In a recent X post, the UXLINK team provided the latest update on the phishing scam, announcing the firm’s proactive measures to counter it. Highlighting their strategic move in collaboration with CEXs, the firm noted, “We have engaged with major CEX partners regarding the planned token swap, and they have expressed their full support.”
Another major step taken by the firm to prevent future unauthorized minting is the development of a new smart contract, which has been submitted for a security audit. This contract will establish a fixed token supply, ensuring that no additional tokens can be created. By removing the mint-and-burn function, typically used for cross-chain solutions, UXLINK prioritizes community benefit and security.
In addition to these security measures, the platform is cooperating with the Digital Asset eXchange Association (DAXA) in Korea to prepare a comprehensive incident report. The team remains committed to transparency and timely updates, urging community members to exercise caution by avoiding unauthorized token trades on DEXs and taking extra precautions to secure their wallets. The team wrote, “We remain committed to keeping our community and partners updated in a transparent and timely manner as this situation progresses.”
What Happened to UXLINK?
Earlier today, UXLINK disclosed a phishing scam that involved a security breach in its multi-signature wallet by taking advantage of a flaw in the “delegateCall” function. This hack resulted in the illicit transfer of a substantial amount of tokens to both centralized and decentralized exchanges. The platform wrote, “We have identified a security breach involving our multi-signature wallet, resulting in a significant amount of cryptocurrency being illicitly transferred to both CEXs and DEXs.”

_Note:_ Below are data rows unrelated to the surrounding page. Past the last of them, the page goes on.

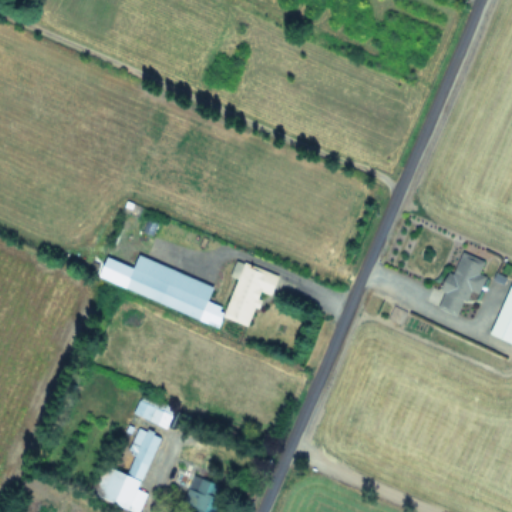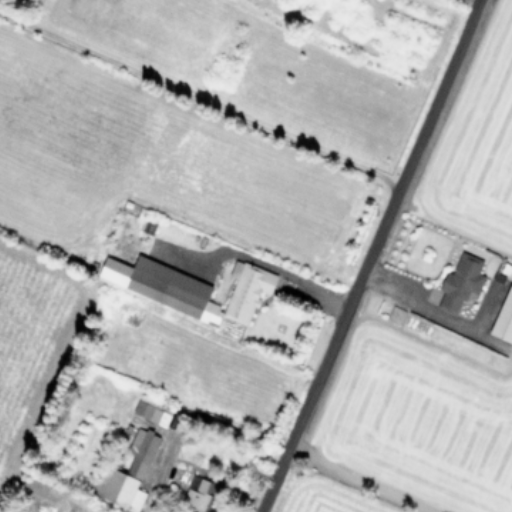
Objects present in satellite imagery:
road: (200, 101)
road: (369, 255)
crop: (256, 256)
road: (252, 262)
building: (457, 283)
building: (458, 284)
building: (163, 286)
building: (164, 287)
building: (247, 293)
building: (248, 293)
road: (420, 306)
building: (503, 317)
building: (503, 317)
building: (153, 412)
building: (153, 413)
building: (127, 473)
building: (128, 474)
road: (160, 484)
building: (203, 495)
building: (203, 495)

Reportedly, the attacker stole about $30 million in assets, including stablecoins and prominent cryptocurrencies like ETH and WBTC. In addition, immediately after the hack, the scammer moved about 542 million tokens, worth about $43 million, to phishing addresses.
After confirming the breach, the team reported that the attacker had begun minting unauthorized tokens. As per PeckShield’s findings, the hacker initially created 1 billion UXLINK tokens and then minted another 1 billion. Attackers ultimately minted more than 10 trillion tokens.
Hacker Loses $48M+ To Phishing Scam
In an interesting turnaround, the hackers responsible for the UXLINK phishing scam fell victim to a hack just hours after their Web3 security breach. The blockchain analytics firm Lookonchain revealed that the hackers lost about 542 million UXLINK tokens in the phishing incident.
While swapping their stolen funds, the UXLINK hacker moved their funds to another phishing address, incurring a loss of $48 million. On-chain records reveal that two major transactions were executed from the hacker’s address
- 108,395,883 UXLink tokens, valued at around $9.7 million.
- 433,583,532 UXLink tokens, valued at over $39 million.